O homem do saco, o da areia e o do natal

Escrito por Fidélia Pissarra

Pasmada, a olhar para a “obra”, dou por mim a lembrar-me de que sempre houve crianças a querer viver tanto e tão depressa que, na hora de dormir, fazem de tudo para não se deixarem adormecer. Claro que, de tão cansados, os olhos acabam a picar-lhes como se alguém lhos salpicasse com areia e não têm mais nem boa do que fechá-los para acalmar o incómodo. Depois, por ainda serem crianças, nem sequer sonham que os pais costumam recorrer a uns homens para os ajudar a vencer-lhes a teimosia disparatada e um ou outro asneirar. Estes homens costumavam ser, como muitos ainda se lembrarão, o do saco para o asneirar e o da areia para o adormecer. Mais tarde, houve quem arranjasse o homem das barbas para festejar, mas sempre desconfiei que esse foi mais para desfazer o que os outros dois, eventualmente, conseguissem. Seria suposto que aprendêssemos a nadar na linha entalados entre ameaças destas e promessas de recompensas natalícias. Depois de lembrar isto tudo até me passou um pouco da perplexidade ao olhar de novo para a “obra”. É que, ao fim e ao cabo, somos apenas os adultos dessas crianças que sempre se deixaram alinhar pelas histórias que alguém lhes contava. Umas vezes de carochinha, outras de homens maus, nunca nos faltaram razões para desconfiar de todas estas histórias de embalar e enganar, mas há que acreditar em algo para não desanimarmos.

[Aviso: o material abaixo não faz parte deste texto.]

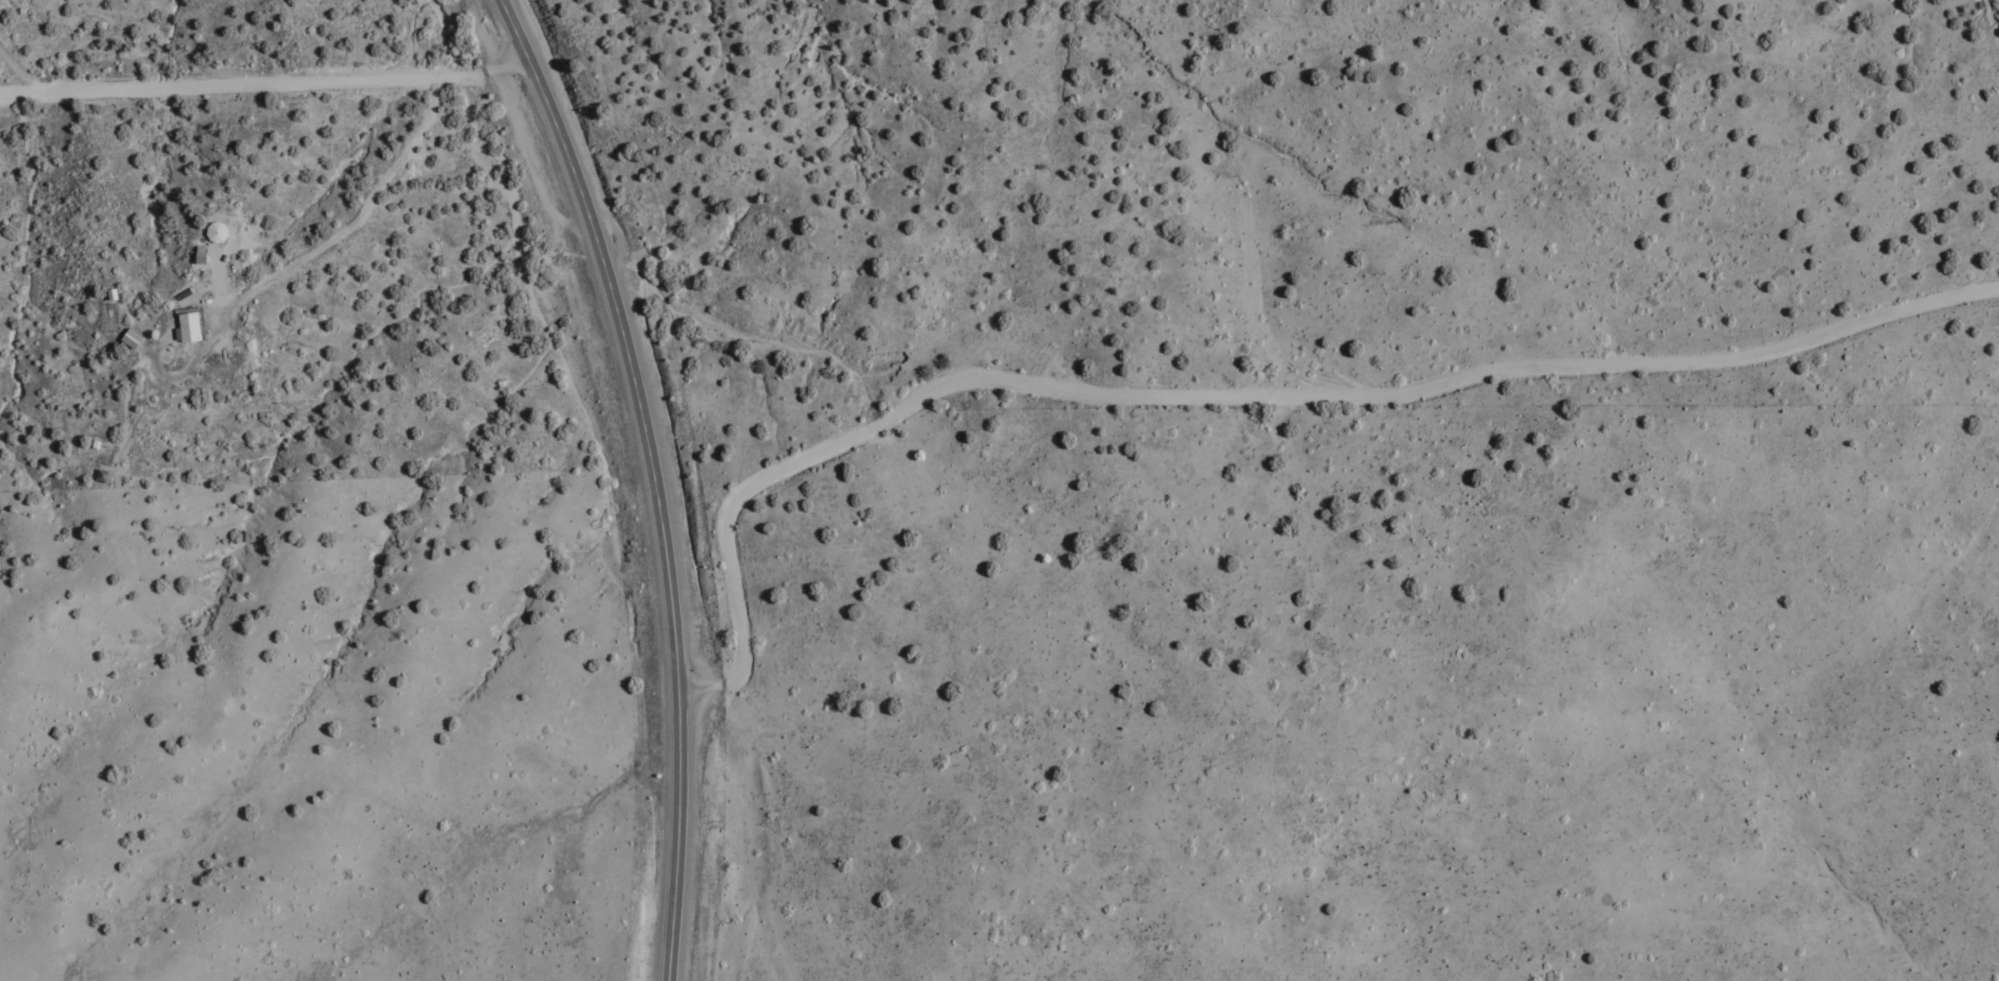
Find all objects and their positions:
road: (263, 84)
road: (357, 238)
road: (1234, 394)
road: (649, 478)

Pronto, ali e na hora, arranjei uma explicação para esta nossa mania de só eleger pais natais e recusar homens do saco e da areia. Quem é que gosta de se imaginar a ser levado para longe, com um selo na testa, a tiracolo de um qualquer revisor de comboio ou a ter de sofrer picadas nos olhos para dormir? Ninguém. Por outro lado, quem é que não gosta de receber umas prendas mesmo que fúteis e inúteis? Pouco importa onde vão os pais natais buscar o dinheiro para as muitas inaugurações com que enfeitam os discursos que, de tão pobres e repetidos, têm de ser disfarçados com croquetes, microfones e promessas. Geralmente, promessas de nos colorir a vida com as cores do paraíso e isso tem bastado para que votemos neles. É que nem nos temos dado ao trabalho de pensar se as promessas, “cumpridas” ou a “cumprir”, são as de inaugurar escolas sem alunos, hospitais sem médicos, piscinas sem água, estradas sem trânsito, empresas sem clientes ou casas mortuárias sem defuntos. A promessa em si e o cumprimento da mesma tem-nos sempre bastado. O que significa que, no fundo, no fundo somos os únicos donos do nosso destino. E, se não o formos, há sempre a possibilidade de passados quatro anos arranjarmos alguém capaz de nos vir prometer fechar aquilo tudo para controlar o desperdício de dinheiro atirado ao betão, à gravilha, aos croquetes e discursos de rotunda. Obviamente que, nessa altura, todos se insurgirão contra tão sorumbática avareza. Se fosse o Freud, seria capaz de afirmar que a culpa de tanta bipolaridade só pode ser dos homens que os nossos pais inventaram para nos educar.
Como não sou, acho que a culpa é da escassez dos dois dedos de testa com que todos deveríamos ter nascido. Acabo a virar costas à “obra”, abalando a perguntar-me se, às vezes, não nos ficaria mais barato transportar de helicóptero algumas meias dúzias de alunos, doentes e afins.